Crosby Is AFC Defensive Player of Week
by Tom LaMarre
Rookie defensive end Maxx Crosby of the Oakland Raiders was selected AFC Defensive Player of the Week it was announced on Wednesday, after his dominating performance in a 17-10 victory over the Cincinnati Bengals on Sunday.
The 6-5, 267-pound Crosby, selected in the fourth round (No. 106 overall) out of Eastern Michigan by the Raiders in the 2019 NFL draft, recorded five tackles (four solo), including three for losses, four sacks, five quarterback hits and a forced fumble against the Bengals.
Brian Baldinger, a former NFL lineman who is an analyst for the NFL Channel wrote in a Twitter post: “This kid is something else. #MaddMaxx @CrosbyMaxx is making a name for himself this year all over the football field. Crosby is the definition of a disruptive game-wrecker! #BaldbysBreakdowns #Raiders #JustWinBaby.”

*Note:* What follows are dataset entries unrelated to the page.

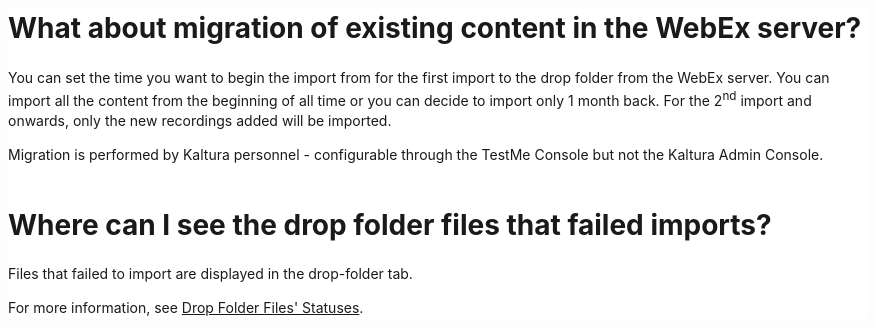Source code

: # What about migration of existing content in the WebEx server?

You can set the time you want to begin the import from for the first import to the drop folder from the WebEx server. You can import all the content from the beginning of all time or you can decide to import only 1 month back. For the 2<sup>nd</sup> import and onwards, only the new recordings added will be imported.

Migration is performed by Kaltura personnel - configurable through the TestMe Console but not the Kaltura Admin Console.

# Where can I see the drop folder files that failed imports?

Files that failed to import are displayed in the drop-folder tab.

For more information, see <span><a href="http://knowledge.kaltura.com/node/46#statuses">Drop Folder Files' Statuses</a>.</span>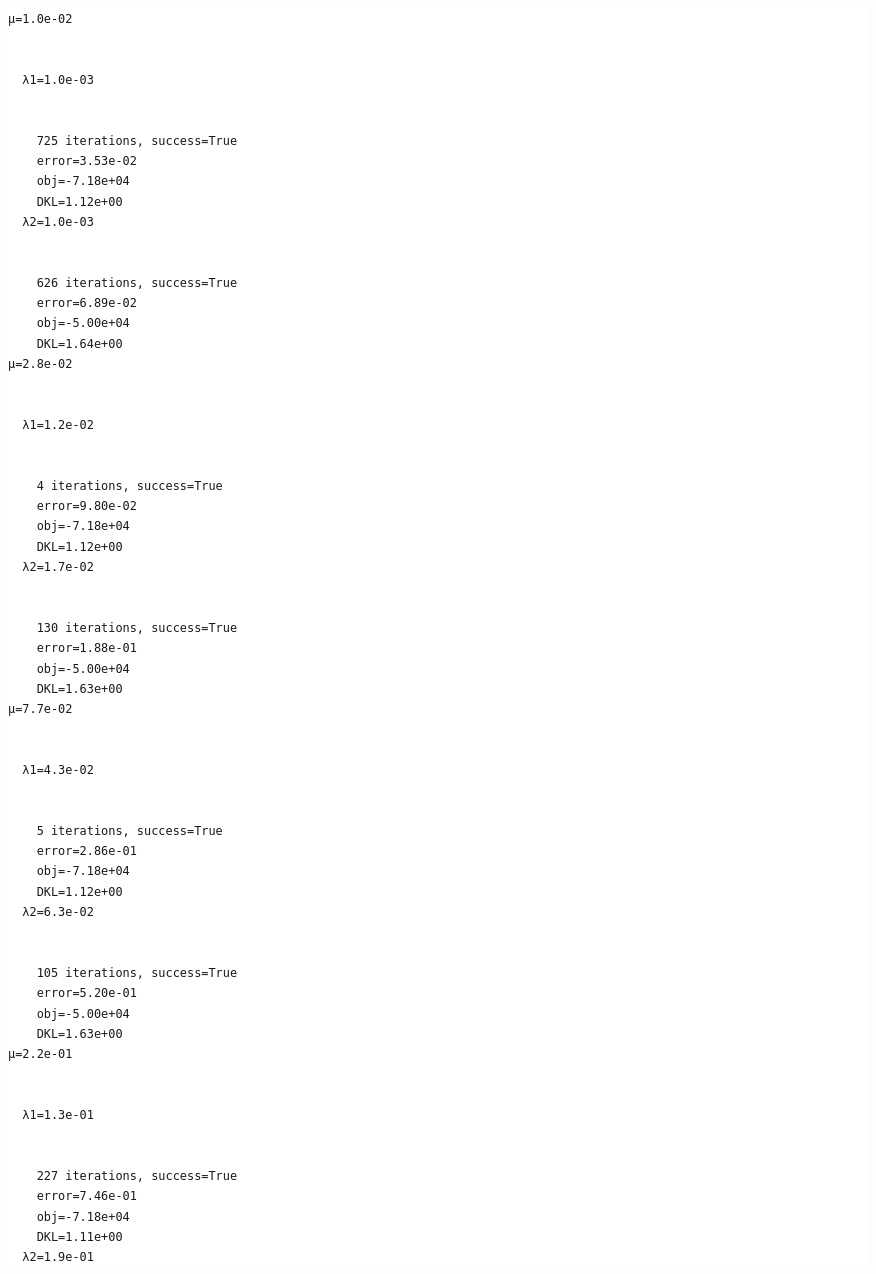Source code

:     μ=1.0e-02


      λ1=1.0e-03


        725 iterations, success=True
        error=3.53e-02
        obj=-7.18e+04
        DKL=1.12e+00
      λ2=1.0e-03


        626 iterations, success=True
        error=6.89e-02
        obj=-5.00e+04
        DKL=1.64e+00
    μ=2.8e-02


      λ1=1.2e-02


        4 iterations, success=True
        error=9.80e-02
        obj=-7.18e+04
        DKL=1.12e+00
      λ2=1.7e-02


        130 iterations, success=True
        error=1.88e-01
        obj=-5.00e+04
        DKL=1.63e+00
    μ=7.7e-02


      λ1=4.3e-02


        5 iterations, success=True
        error=2.86e-01
        obj=-7.18e+04
        DKL=1.12e+00
      λ2=6.3e-02


        105 iterations, success=True
        error=5.20e-01
        obj=-5.00e+04
        DKL=1.63e+00
    μ=2.2e-01


      λ1=1.3e-01


        227 iterations, success=True
        error=7.46e-01
        obj=-7.18e+04
        DKL=1.11e+00
      λ2=1.9e-01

For the season, Crosby has 6.5 sacks, three forced fumbles, three passes defensed and 28 tackles.
The 22-year-old Crosby has one more sack than Khalil Mack, traded by the Raiders to the Chicago Bears last season, while Nick Bosa of the San Francisco 49ers and Josh Allen of the Buffalo Bills are the only rookies in the NFL with more sacks this season.
Crosby’s four sacks in one game, a Raiders record, tied for the second-most by a rookie in NFL history and he became the first rookie to accomplish the feat since Brian Orakpo of the Washington Redskins in 2009.
Crosby became the first player to record three sacks in the fourth quarter since 1991, and the last one pushed the Bengals into a desperate situation deep in their own territory, leading to an interception by fellow rookie Trayvon Mullen that clinched the Raiders’ victory.